The NeRF network, with the latent vector as an additional input. During training, the latent vectors of the assets are also learned together with the weights of the fully-connected layers (image by author).

This training is different from common training, in the sense that in addition to its own weights, the network also learns a special set of variables associated with each individual chair — its latent vector (similar to how an embedding layer is learned). When we backpropagate the error obtained from rendering a chair image, not only the weights of the NeRF network are updated, but also the values in the latent vector assigned to that specific chair (e.g. the vec input).

Once we trained this network, we can use it to produce movies of all the chairs in the catalogue!
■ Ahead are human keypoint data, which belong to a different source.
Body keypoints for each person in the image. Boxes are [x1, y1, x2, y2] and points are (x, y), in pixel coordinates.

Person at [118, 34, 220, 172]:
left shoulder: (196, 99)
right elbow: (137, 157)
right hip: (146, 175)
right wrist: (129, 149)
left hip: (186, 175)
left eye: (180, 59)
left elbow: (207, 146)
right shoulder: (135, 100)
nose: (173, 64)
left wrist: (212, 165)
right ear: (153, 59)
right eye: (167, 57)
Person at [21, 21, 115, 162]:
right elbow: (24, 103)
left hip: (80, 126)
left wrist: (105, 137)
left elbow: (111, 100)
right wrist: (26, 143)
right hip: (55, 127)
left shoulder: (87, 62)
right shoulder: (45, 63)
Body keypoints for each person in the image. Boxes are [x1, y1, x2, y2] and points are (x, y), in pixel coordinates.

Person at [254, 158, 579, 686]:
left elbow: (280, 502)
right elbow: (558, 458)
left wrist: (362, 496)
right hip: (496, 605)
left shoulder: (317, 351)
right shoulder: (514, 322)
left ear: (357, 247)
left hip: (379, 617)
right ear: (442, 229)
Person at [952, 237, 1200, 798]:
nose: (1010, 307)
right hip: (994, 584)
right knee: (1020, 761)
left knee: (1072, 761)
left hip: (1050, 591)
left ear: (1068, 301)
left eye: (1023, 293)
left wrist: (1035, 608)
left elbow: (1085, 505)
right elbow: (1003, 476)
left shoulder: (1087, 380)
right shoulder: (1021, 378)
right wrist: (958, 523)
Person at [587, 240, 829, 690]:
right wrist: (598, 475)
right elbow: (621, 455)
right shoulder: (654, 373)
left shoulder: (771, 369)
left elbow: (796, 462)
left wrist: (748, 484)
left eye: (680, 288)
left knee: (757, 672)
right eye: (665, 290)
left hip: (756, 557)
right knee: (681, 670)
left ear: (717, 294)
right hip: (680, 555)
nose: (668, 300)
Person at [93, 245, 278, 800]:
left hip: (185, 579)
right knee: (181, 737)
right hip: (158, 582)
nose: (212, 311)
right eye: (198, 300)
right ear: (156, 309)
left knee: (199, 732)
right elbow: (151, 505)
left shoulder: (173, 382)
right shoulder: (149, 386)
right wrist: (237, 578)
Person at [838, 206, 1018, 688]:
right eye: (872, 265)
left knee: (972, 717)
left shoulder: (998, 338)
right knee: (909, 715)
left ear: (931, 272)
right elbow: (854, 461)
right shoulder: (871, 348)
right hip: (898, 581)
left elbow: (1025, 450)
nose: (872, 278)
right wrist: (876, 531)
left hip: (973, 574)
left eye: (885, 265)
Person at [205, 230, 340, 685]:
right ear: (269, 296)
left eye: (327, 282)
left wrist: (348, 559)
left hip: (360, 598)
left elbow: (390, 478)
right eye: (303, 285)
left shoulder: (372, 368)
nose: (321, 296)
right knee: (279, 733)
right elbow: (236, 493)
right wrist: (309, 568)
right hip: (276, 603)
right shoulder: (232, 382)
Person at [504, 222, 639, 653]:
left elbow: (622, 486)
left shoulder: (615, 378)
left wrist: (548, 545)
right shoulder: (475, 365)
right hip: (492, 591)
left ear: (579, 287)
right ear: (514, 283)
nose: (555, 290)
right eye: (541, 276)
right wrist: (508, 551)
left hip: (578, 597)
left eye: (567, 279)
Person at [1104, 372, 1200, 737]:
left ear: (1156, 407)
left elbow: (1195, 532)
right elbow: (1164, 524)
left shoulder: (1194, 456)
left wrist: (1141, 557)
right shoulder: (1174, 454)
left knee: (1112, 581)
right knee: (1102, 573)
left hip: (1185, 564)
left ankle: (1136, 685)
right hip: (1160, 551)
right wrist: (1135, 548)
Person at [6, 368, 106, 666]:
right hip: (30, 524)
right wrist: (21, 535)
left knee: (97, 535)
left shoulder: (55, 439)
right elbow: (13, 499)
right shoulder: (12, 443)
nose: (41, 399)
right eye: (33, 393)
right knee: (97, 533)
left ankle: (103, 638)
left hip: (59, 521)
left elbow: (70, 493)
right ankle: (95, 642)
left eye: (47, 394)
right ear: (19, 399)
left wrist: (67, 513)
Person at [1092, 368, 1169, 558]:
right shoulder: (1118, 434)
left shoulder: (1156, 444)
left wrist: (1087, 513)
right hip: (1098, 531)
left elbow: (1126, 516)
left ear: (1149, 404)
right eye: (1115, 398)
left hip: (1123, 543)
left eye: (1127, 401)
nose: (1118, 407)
To render any specific chair, we just need to give that chair’s latent code as input to the NeRF network when we query it.

A sample of our chair assets rendered by querying a **single** NeRF network. Image by author.

Latent Exploration

We don’t need to restrict ourselves to the vectors learned for the assets in our current catalogue. We can also explore what happens when we change the latent vectors arbitrarily, or mix and match latent vectors from two different assets. Perhaps in the near future, we will be able to enrich our catalogue with new assets this way:

**Mixing latent vectors**: The chair at location (i, j) is produced when the input to the NeRF networks combines the *shape* part of the latent vector of chair i, with the **appearance part** of chair j. Image by the author.
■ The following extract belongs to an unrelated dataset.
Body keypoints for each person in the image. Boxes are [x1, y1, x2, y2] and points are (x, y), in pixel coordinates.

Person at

To get an intuition how the assets latent space looks like, we can use the TSNE algorithm to place our assets on a 2D plane (according to their latent vectors):

T-SNE plot of the vectors of 522 of our assets. Clear separation between object classes and subclasses. Image by the author.
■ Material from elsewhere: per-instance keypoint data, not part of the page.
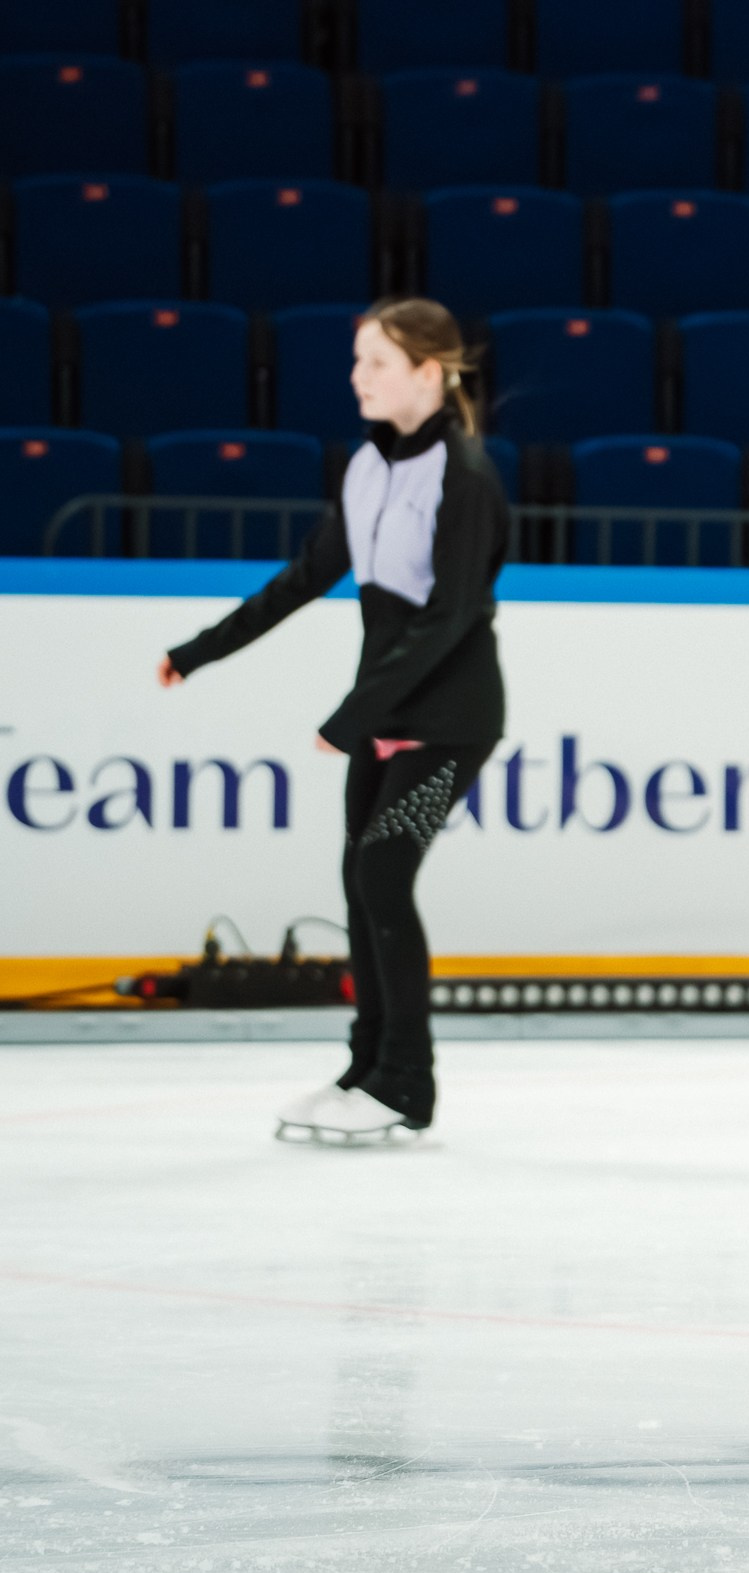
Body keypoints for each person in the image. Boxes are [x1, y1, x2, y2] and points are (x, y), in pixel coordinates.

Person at [157, 298, 509, 1145]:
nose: (359, 377)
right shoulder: (366, 467)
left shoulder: (465, 475)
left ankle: (406, 1083)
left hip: (451, 721)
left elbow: (450, 616)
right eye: (358, 361)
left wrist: (354, 715)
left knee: (383, 874)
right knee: (360, 879)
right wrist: (199, 651)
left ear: (428, 371)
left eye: (376, 362)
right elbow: (303, 577)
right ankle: (366, 1069)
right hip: (386, 711)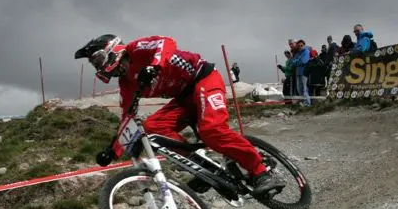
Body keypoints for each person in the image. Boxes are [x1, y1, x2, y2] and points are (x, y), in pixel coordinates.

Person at [74, 34, 285, 196]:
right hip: (183, 99)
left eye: (98, 59)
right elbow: (128, 116)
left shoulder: (136, 48)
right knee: (151, 128)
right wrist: (112, 151)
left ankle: (260, 171)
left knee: (211, 131)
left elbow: (166, 42)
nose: (98, 66)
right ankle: (203, 168)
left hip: (204, 79)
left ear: (114, 49)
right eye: (94, 64)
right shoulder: (126, 83)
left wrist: (154, 66)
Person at [289, 40, 311, 107]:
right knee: (299, 89)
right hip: (298, 73)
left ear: (304, 45)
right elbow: (292, 62)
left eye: (301, 45)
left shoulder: (306, 51)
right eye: (299, 46)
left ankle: (307, 103)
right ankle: (303, 102)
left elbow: (304, 61)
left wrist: (297, 61)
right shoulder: (298, 53)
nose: (300, 47)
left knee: (305, 88)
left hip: (304, 73)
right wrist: (297, 61)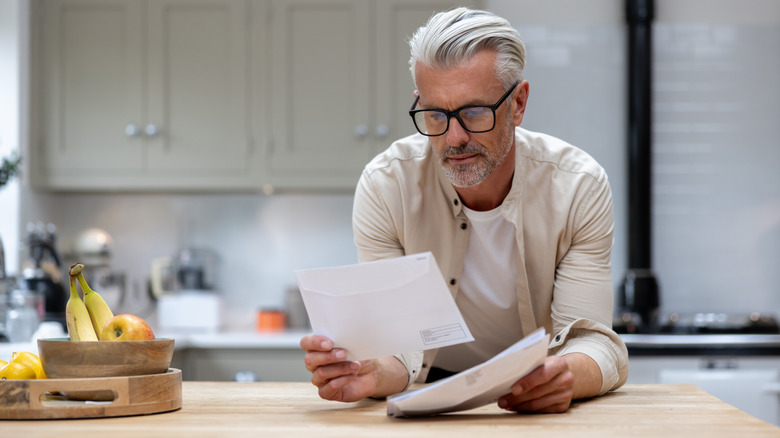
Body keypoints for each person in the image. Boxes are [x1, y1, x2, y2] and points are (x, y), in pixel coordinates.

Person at [300, 7, 628, 413]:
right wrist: (369, 372)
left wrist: (565, 375)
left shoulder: (578, 186)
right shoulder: (387, 185)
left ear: (519, 103)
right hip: (425, 392)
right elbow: (395, 348)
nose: (454, 137)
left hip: (533, 395)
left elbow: (595, 342)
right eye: (436, 114)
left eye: (474, 112)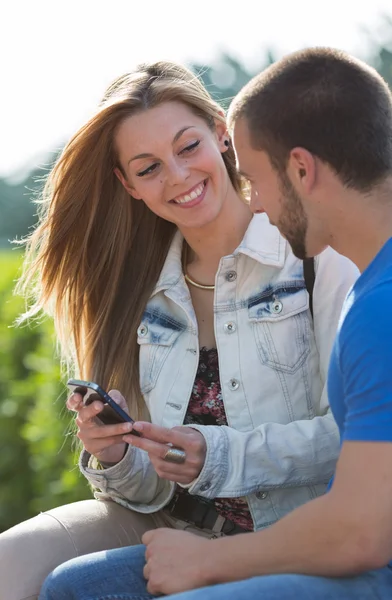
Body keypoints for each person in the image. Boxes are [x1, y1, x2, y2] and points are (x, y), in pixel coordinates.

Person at [38, 47, 392, 600]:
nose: (178, 175)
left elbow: (359, 459)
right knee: (70, 588)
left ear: (221, 133)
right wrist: (116, 453)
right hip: (195, 534)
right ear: (128, 184)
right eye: (149, 167)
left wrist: (220, 462)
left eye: (188, 147)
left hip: (299, 535)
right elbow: (153, 489)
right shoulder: (145, 293)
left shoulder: (323, 256)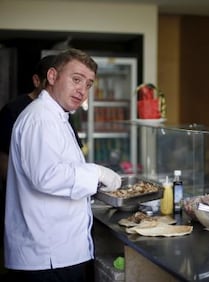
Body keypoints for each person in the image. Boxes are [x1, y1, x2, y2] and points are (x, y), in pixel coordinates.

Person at [4, 48, 122, 282]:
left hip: (57, 253)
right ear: (52, 77)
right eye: (76, 79)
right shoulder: (41, 118)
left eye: (88, 84)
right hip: (48, 257)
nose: (82, 90)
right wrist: (96, 171)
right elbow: (47, 177)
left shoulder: (57, 116)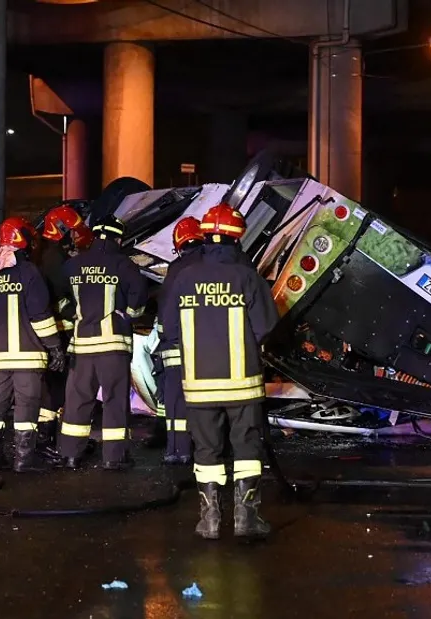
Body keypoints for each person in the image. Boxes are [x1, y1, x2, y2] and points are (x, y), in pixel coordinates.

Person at [160, 203, 279, 539]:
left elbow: (169, 329)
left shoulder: (183, 278)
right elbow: (266, 326)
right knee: (246, 448)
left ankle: (209, 521)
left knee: (206, 450)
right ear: (236, 240)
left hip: (199, 385)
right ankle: (246, 519)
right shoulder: (247, 277)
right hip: (243, 384)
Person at [0, 217, 67, 473]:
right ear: (23, 239)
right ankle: (24, 461)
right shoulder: (28, 272)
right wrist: (55, 346)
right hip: (27, 357)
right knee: (27, 405)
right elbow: (40, 315)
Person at [56, 216, 148, 470]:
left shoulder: (73, 265)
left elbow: (58, 298)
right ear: (118, 238)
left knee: (77, 400)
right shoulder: (123, 264)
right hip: (113, 347)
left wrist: (72, 313)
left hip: (82, 347)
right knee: (115, 400)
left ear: (95, 236)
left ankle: (71, 454)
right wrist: (128, 314)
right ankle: (114, 458)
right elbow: (138, 299)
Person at [35, 205, 92, 456]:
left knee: (56, 389)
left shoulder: (49, 254)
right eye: (72, 231)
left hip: (54, 333)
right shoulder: (55, 260)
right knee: (60, 389)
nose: (75, 236)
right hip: (59, 333)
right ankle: (51, 441)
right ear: (62, 231)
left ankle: (50, 438)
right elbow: (64, 295)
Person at [151, 216, 205, 464]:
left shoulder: (176, 270)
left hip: (177, 347)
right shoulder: (213, 264)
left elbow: (166, 309)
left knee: (175, 400)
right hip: (209, 347)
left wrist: (165, 338)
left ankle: (177, 450)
We can see that the separation between the different subclasses of chairs is evident, and even within a subclass (i.e. armchair), we can easily find areas where the chairs share visual attributes (i.e. armchairs with the wooden armrests vs. armchairs with padded armrests).

And this is the whole point, isn’t it? Because it means we can easily train a linear classifier (like SVM) to identify any visual attribute we care about, by feeding it the vectors of only a few positive and negative assets, and then use it to tag the rest of the 1M-assets catalogue, without ever loading those assets. This ad-hoc classification can save us a ton of time!

Latents are The Future

Finally, this analysis works not just on chairs, but also on every other asset family in our catalogue. We can imagine a future where every scene we render will be fully described by those latents: A latent for each asset, a latent for the background, a latent for the pose, the camera angle, the lights. And if we dare, we can imagine a future where the traditional mesh and texture maps would no longer be used at all to render synthetic but photorealistic images, like the messy bedroom scene pictured above.

A sample of our *table* assets rendered by querying a **single** NeRF network. Image by author.

Appendix: Decoupling Shape and Appearance

The NeRF network has two branches, one for the opacity (α), and the other for the color. To decouple the shape and appearance parts in the latent vector, we divided the input latent code to two, and showed the appearance part only to the color branch, as illustrated below. This trick was adopted from the recent GIRRAFE paper (Niemeyer and Geiger, CVPR 2021).

Architecture of our revised NeRF network (image by author).

To gain a better understanding of the shape and appearance sub-spaces, we did a PCA analysis of the relevant part of the latent vectors:

Illustration of the top 10 PCA components for the shape-space (top) and appearance space (bottom). Images by the author.

We can see how these control various aspect of the chair such as the size of the seat, its width, the height of its back, etc. In the appearance space we can see how the PCA directions controls colors but also their saturation, brightness, and the light conditions.